There is an old video game by the folks over at Penny Arcade (a webcomic from a time before that was “a thing”) called On The Rain-slick Precipice of Darkness, and I always loved that title.
The game itself is pretty meh… not bad, by any extent, and they did some really neat world-building (and some very silly world-building as well), but that title… gosh, it’s just wonderfully evocative, isn’t it? And kinda silly at the same time, which is more-or-less what they were going for.
The general term for prose like that is “purple,” although I don’t recall why. I remember looking it up once, but have since forgotten… thankfully this is something I can look up again! One second please…
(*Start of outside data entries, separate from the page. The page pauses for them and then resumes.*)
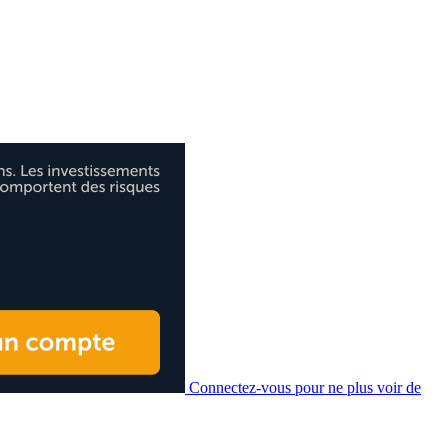
Connectez-vous pour ne plus voir de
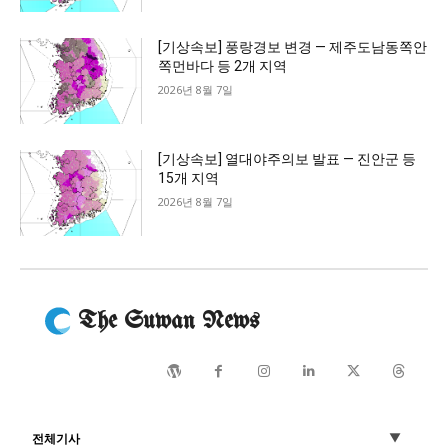
[기상속보] 풍랑경보 변경 — 제주도남동쪽안
쪽먼바다 등 2개 지역
2026년 8월 7일
[기상속보] 열대야주의보 발표 — 진안군 등
15개 지역
2026년 8월 7일
The Suwan News
전체기사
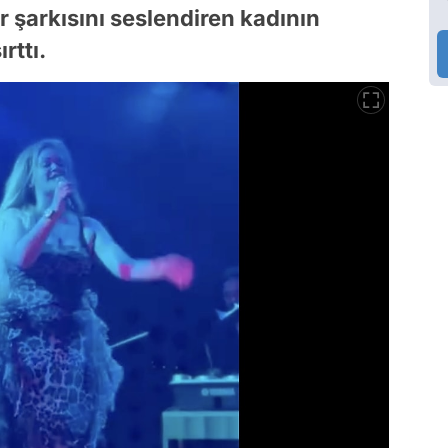
r şarkısını seslendiren kadının
rttı.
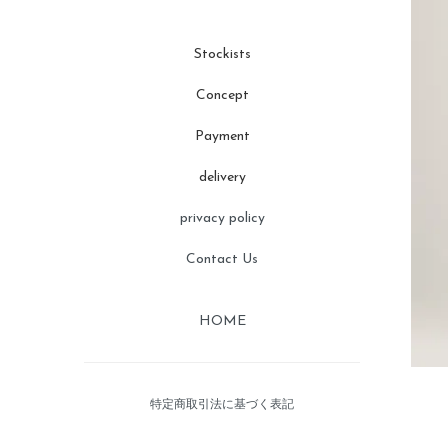
Stockists
Concept
Payment
delivery
privacy policy
Contact Us
HOME
特定商取引法に基づく表記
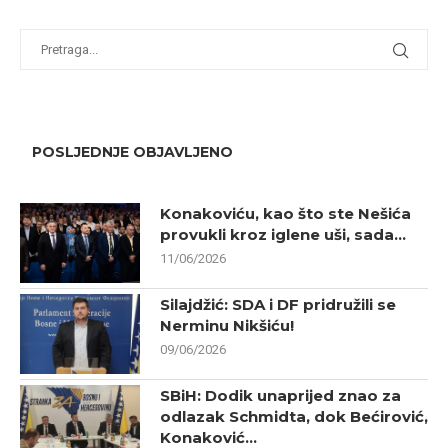
POSLJEDNJE OBJAVLJENO
Konakoviću, kao što ste Nešića
provukli kroz iglene uši, sada...
11/06/2026
Silajdžić: SDA i DF pridružili se
Nerminu Nikšiću!
09/06/2026
SBiH: Dodik unaprijed znao za
odlazak Schmidta, dok Bećirović,
Konaković...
Ah yes, Horace and the Ars Poetica. Right, right. A silly reason, which is why I promptly forgot it. Anyway.
I tend to use a fair amount of purple in my work, as I’m sure you are aware (having read it both in my books and here, on this lovely blog-type-thing). But I like a bit… sure, too much and it’s distracting (although I would argue that Stephen King built his literary career on piles of prose so purple it’s positively grape-flavoured). But it is a special kind of fun to describe or read about something truly otherworldly, and that often involves these little flights of fancy that aren’t strictly needed.
I am currently reading The Diving Bell and the Butteryfly by Bauby, and it’s littered with purple prose (well… it was originally French, so I don’t know if that makes it violet or whatever). But under the circumstances, the entire book built one letter at a time by somebody with locked-in syndrome, it seems fitting. Reminds me why I love those little flowery patches sometimes strewn throughout a good sci-fi piece.
Hope everyone out there is staying safe and healthy!